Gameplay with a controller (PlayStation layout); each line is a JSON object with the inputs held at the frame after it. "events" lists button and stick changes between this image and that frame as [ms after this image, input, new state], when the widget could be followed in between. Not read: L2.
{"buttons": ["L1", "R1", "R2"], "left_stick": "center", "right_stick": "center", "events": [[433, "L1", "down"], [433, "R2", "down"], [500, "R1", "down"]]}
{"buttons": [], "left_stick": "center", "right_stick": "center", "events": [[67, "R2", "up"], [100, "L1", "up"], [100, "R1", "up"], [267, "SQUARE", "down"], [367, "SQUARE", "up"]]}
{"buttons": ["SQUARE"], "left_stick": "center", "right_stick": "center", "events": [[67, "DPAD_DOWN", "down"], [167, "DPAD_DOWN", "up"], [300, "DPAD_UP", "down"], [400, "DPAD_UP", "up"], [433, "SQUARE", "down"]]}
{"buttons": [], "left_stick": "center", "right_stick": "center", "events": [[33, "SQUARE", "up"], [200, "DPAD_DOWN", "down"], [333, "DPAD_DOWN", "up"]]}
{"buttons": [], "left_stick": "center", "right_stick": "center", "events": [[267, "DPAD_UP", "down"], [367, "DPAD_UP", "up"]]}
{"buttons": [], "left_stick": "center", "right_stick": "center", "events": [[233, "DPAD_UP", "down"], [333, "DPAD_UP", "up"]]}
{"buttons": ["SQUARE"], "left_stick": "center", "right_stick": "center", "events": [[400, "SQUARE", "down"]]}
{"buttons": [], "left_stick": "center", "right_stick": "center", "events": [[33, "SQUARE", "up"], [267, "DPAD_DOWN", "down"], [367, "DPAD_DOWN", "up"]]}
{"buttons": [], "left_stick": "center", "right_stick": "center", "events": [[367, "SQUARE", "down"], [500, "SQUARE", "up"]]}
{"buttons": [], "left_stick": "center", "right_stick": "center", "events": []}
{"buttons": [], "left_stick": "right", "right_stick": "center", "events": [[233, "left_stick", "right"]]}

====================

:: PROBLEM STATEMENT ::
Restate the records, all of them, precisely as written.

:: PROBLEM SOLUTION ::
Gameplay with a controller (PlayStation layout); each line is a JSON object with the inputs held at the frame after it. "events" lists button and stick changes between this image and that frame as [ms after this image, input, new state], when the widget could be followed in between. Not read: L2.
{"buttons": ["L1", "R1", "R2"], "left_stick": "center", "right_stick": "center", "events": [[433, "L1", "down"], [433, "R2", "down"], [500, "R1", "down"]]}
{"buttons": [], "left_stick": "center", "right_stick": "center", "events": [[67, "R2", "up"], [100, "L1", "up"], [100, "R1", "up"], [267, "SQUARE", "down"], [367, "SQUARE", "up"]]}
{"buttons": ["SQUARE"], "left_stick": "center", "right_stick": "center", "events": [[67, "DPAD_DOWN", "down"], [167, "DPAD_DOWN", "up"], [300, "DPAD_UP", "down"], [400, "DPAD_UP", "up"], [433, "SQUARE", "down"]]}
{"buttons": [], "left_stick": "center", "right_stick": "center", "events": [[33, "SQUARE", "up"], [200, "DPAD_DOWN", "down"], [333, "DPAD_DOWN", "up"]]}
{"buttons": [], "left_stick": "center", "right_stick": "center", "events": [[267, "DPAD_UP", "down"], [367, "DPAD_UP", "up"]]}
{"buttons": [], "left_stick": "center", "right_stick": "center", "events": [[233, "DPAD_UP", "down"], [333, "DPAD_UP", "up"]]}
{"buttons": ["SQUARE"], "left_stick": "center", "right_stick": "center", "events": [[400, "SQUARE", "down"]]}
{"buttons": [], "left_stick": "center", "right_stick": "center", "events": [[33, "SQUARE", "up"], [267, "DPAD_DOWN", "down"], [367, "DPAD_DOWN", "up"]]}
{"buttons": [], "left_stick": "center", "right_stick": "center", "events": [[367, "SQUARE", "down"], [500, "SQUARE", "up"]]}
{"buttons": [], "left_stick": "center", "right_stick": "center", "events": []}
{"buttons": [], "left_stick": "right", "right_stick": "center", "events": [[233, "left_stick", "right"]]}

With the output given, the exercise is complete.